May Killing Spree Confronts Shrunken Dallas Police Homicide Squad

Just 13 Dallas detectives assigned to homicide, union leader says

A May killing spree of more than a murder a day this month in Dallas is surpassing the number of detectives assigned to investigate homicide at the Dallas Police Department.

The death of 65-year-old Carolyn Parrish just after midnight on Thursday May 16 was the 17 Dallas homicide so far in May.

"She was at the wrong place at the wrong time," said her son, Kia McAfee.

The woman in her car was hit by gunfire that evidently came from somewhere up the street in the 1300 block of Grinnell Street.

"It probably wasn't deliberate, but my Momma had to die in it," McAfee said.

Dallas Police Association President Mike Mata said just 13 detectives are currently trained and assigned for homicide, fewer than half the 28 there were in 2008.

"This is years and years and years of not hiring the amount of officers that was necessary," Mata said.

In 2018, the workload amounted to around 12 cases a year assigned to each homicide detective, far more than other big Texas cities according to information Mata compiled.

Fort Worth's 10 homicide detectives handled an average of 6.4 cases a year in 2018. In San Antonio, 14 homicide detectives had 7.9 cases.
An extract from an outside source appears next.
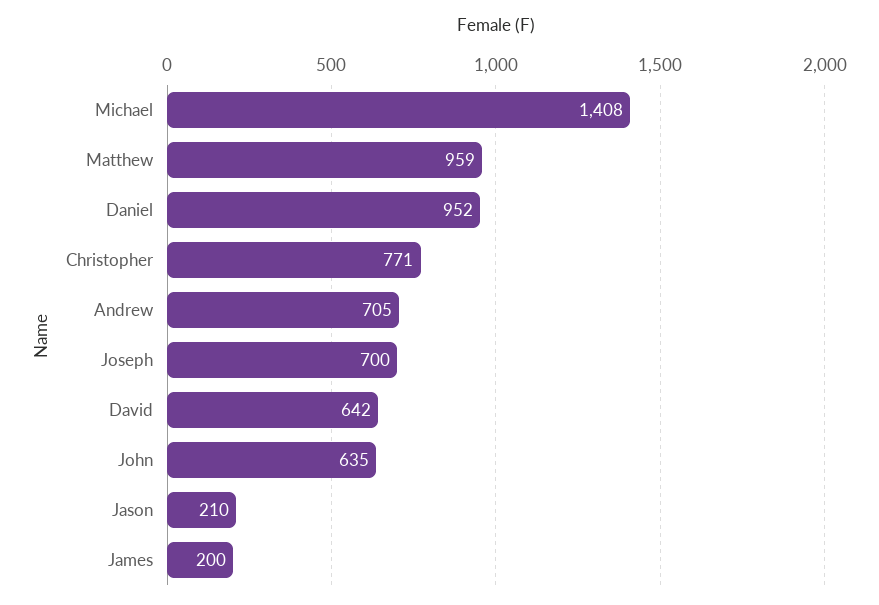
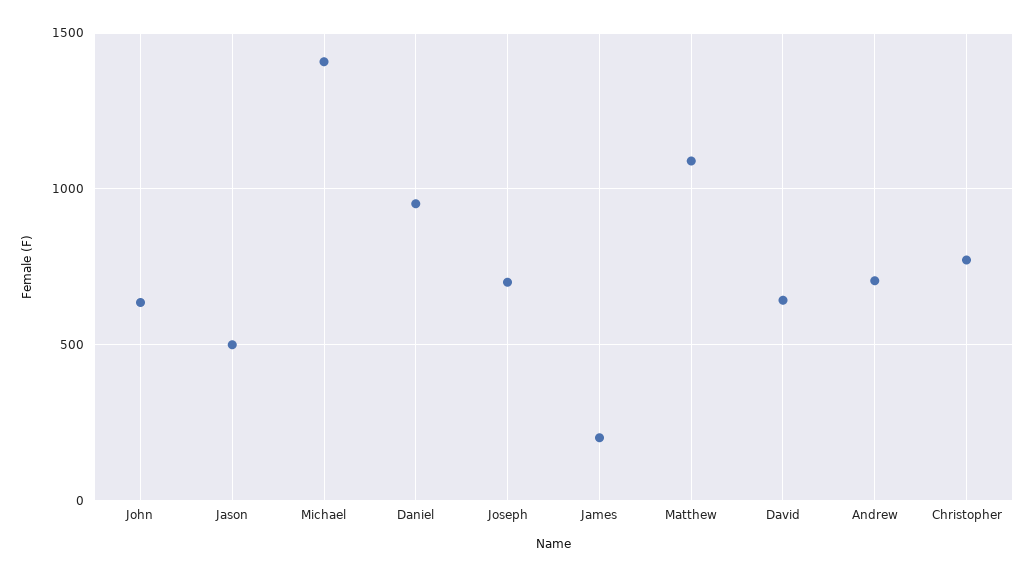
Matthew: 959 -> 1100
Jason: 210 -> 500

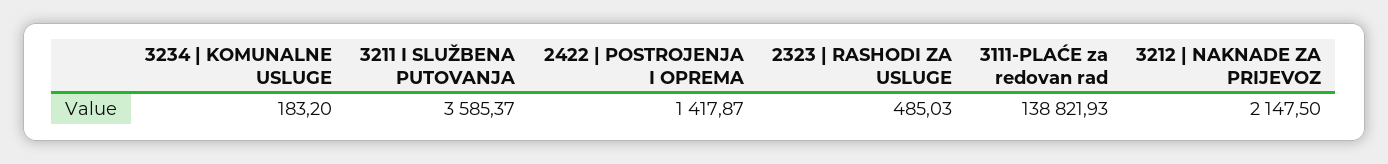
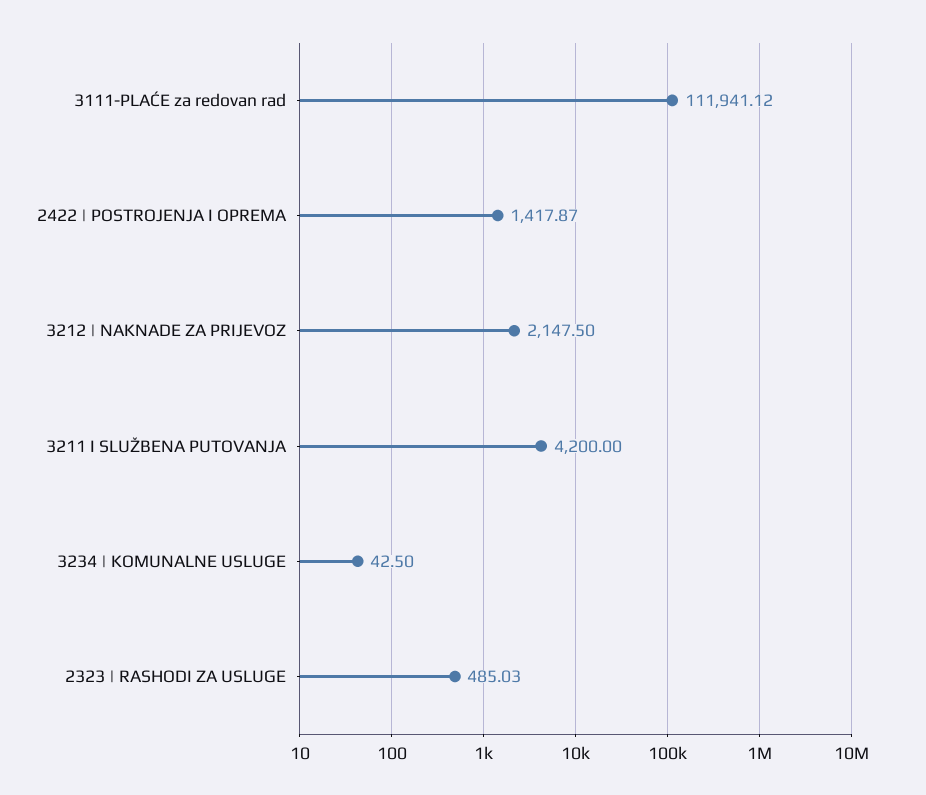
3234 | KOMUNALNE USLUGE: 183.2 -> 42.5
3211 I SLUŽBENA PUTOVANJA: 3585.37 -> 4200
3111-PLAĆE za redovan rad: 138821.93 -> 111941.12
Houston's 80 homicide detectives averaged 3.4 cases in 2018. Austin homicide detectives had an average of 2.7 cases in 2018.

Figures from the Dallas Police Department blog show nine unsolved killings for 2019 through March. From 2018, 60 homicides are unsolved. From 2017 there are still 79 unsolved cases.

Mata said it is stressful for families and for detectives.

"They have to go to these families. They have to answer that phone every day and say 'Yes I'm making progress" or sometimes, unfortunately, "I'm not making progress,'" Mata said.

Kia McAfee knows of no suspects in his mother's death but he wants the crime solved.

"I want justice served," he said." This is Dallas. We can do way better than this."

At last report in April 2019, there were 3,000 sworn officers on the Dallas Police force. That compares with a peak of 3,690 in 2011.

Dallas boosted police starting pay to $60,000 this year, the middle of the pack among North Texas cities instead of one of the lowest as it was before.

There is a big push to recruit more officers. But officials still recently said they expect to lose more officers to retirement or resignation this year than they can hire.

"This is a problem of years," Mata said.

In the meantime, the union leader said he has spoken to commanders about the homicide unit.

"They are looking at moving more detectives over into that unit. The problem is, it does take time," he said.

Detectives from other units require additional training for homicide cases, Mata said.

Dallas Police staffing is a huge issue in the June 8 run-off election for a new Dallas Mayor but neither of the candidate have identified immediate solutions.